Laplace Approximation

The Laplace approximation is an Approximate Bayesian Inference method that approximates the posterior by placing a Gaussian Distribution centered at the mode of the posterior and covariance structure approximated by the Hessian of the posterior at the mode.

Specifically, take some posterior distribution \(p(\mathbf{\theta}|\mathbf{y})\) and consider the Taylor expansion of it's logarithm at the MAP estimate \(\hat{\mathbf{\theta}}\in \mathbb{R}^d\), which can be found efficiently for certain models. This gives: \[ \log p(\mathbf{\theta}|\mathbf{y}) \approx \log p(\mathbf{\hat{\theta}}|\mathbf{y}) + \frac{1}{2}(\mathbf{\theta}-\mathbf{\hat{\theta}})^T[\nabla^2_{\mathbf{\theta}}\log p(\mathbf{\theta}|\mathbf{y})]_{\mathbf{\theta}=\mathbf{\hat{\theta}}} (\mathbf{\theta}-\mathbf{\hat{\theta}}) \] Where the second term vanishes since \(\nabla_\mathbf{\theta} \log p(\mathbf{\theta}|\mathbf{y})=0\) at the MAP estimate as it is a mode.

Taking the exponential then gives: \[ p(\mathbf{\theta}|\mathbf{y}) \propto \exp(-\frac{1}{2}(\mathbf{\theta}-\mathbf{\hat{\theta}})^T[-\nabla^2_{\mathbf{\theta}}\log p(\mathbf{\theta}|\mathbf{y})]_{\mathbf{\theta}=\mathbf{\hat{\theta}}} (\mathbf{\theta}-\mathbf{\hat{\theta}})) \]

Compare this to the Gaussian density with mean \(\mathbf{\mu}\) and covariance \(\mathbf{\Sigma}\) : \[ q(\mathbf{\theta}) \propto \exp(-\frac{1}{2}((\mathbf{\theta}-\mathbf{\mu})^T\mathbf{\Sigma}^{-1} (\mathbf{\theta}-\mathbf{\mu}))) \]

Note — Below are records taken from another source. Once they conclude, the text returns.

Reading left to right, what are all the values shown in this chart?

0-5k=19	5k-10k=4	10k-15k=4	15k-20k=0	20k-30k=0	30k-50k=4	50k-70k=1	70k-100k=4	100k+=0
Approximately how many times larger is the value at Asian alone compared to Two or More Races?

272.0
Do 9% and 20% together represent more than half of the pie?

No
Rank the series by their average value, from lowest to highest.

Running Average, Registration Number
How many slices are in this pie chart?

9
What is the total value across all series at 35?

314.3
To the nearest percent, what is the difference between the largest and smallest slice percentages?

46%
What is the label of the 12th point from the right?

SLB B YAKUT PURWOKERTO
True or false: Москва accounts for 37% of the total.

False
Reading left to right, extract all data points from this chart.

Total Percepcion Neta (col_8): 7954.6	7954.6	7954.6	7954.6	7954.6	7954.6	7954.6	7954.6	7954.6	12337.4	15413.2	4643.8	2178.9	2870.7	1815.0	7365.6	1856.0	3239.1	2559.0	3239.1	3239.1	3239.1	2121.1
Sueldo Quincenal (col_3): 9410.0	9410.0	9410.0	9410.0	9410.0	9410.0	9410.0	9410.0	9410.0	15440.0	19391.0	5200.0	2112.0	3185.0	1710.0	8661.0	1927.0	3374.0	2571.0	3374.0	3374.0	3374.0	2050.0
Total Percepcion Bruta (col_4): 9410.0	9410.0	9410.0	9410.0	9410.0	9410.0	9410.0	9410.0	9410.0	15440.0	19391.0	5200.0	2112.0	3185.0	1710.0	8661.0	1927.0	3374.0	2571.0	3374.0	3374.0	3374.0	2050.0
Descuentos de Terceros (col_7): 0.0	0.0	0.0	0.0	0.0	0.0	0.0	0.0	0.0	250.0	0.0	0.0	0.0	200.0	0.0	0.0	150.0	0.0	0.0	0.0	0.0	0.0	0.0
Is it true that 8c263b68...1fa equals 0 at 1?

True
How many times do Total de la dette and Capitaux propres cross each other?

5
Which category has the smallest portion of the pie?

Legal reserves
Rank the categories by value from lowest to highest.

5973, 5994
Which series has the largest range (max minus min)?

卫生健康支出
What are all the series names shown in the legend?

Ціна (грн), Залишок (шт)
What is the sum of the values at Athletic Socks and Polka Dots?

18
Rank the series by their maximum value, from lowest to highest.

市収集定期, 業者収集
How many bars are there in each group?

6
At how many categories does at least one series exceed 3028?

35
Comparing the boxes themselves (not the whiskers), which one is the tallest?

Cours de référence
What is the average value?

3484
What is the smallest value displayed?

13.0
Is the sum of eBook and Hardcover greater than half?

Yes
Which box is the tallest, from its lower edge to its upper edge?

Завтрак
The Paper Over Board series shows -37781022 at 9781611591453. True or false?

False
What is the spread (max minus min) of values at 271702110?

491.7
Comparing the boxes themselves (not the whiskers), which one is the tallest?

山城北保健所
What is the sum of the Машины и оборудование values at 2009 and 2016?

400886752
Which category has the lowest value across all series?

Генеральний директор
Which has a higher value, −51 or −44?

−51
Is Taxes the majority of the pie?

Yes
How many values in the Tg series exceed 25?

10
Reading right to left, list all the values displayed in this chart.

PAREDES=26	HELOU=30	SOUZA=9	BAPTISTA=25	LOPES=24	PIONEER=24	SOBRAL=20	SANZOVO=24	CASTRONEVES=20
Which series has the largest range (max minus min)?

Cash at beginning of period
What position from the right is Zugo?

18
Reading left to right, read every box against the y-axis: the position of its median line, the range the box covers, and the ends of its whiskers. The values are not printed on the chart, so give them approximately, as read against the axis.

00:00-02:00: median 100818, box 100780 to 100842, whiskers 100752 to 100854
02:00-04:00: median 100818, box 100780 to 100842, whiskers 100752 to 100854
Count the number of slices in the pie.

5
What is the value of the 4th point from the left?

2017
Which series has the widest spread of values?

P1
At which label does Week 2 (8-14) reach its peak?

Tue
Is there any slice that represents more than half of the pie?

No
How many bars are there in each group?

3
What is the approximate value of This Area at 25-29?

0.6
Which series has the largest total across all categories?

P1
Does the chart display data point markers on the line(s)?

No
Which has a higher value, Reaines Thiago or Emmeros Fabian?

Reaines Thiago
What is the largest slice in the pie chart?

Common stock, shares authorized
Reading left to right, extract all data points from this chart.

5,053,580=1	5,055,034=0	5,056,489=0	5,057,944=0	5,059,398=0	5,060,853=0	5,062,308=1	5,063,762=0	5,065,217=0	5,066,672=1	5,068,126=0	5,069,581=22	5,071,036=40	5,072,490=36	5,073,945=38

Matching coefficients, we can approximate the posterior with \(q(\mathbf{\theta})\) with \(\mathbf{\mu}=\mathbf{\hat{\theta}}\) and \(\mathbf{\Sigma} = [-\nabla^2_{\mathbf{\theta}}\log p(\mathbf{\theta}|\mathbf{y})]_{\mathbf{\theta}=\mathbf{\hat{\theta}}}^{-1}\)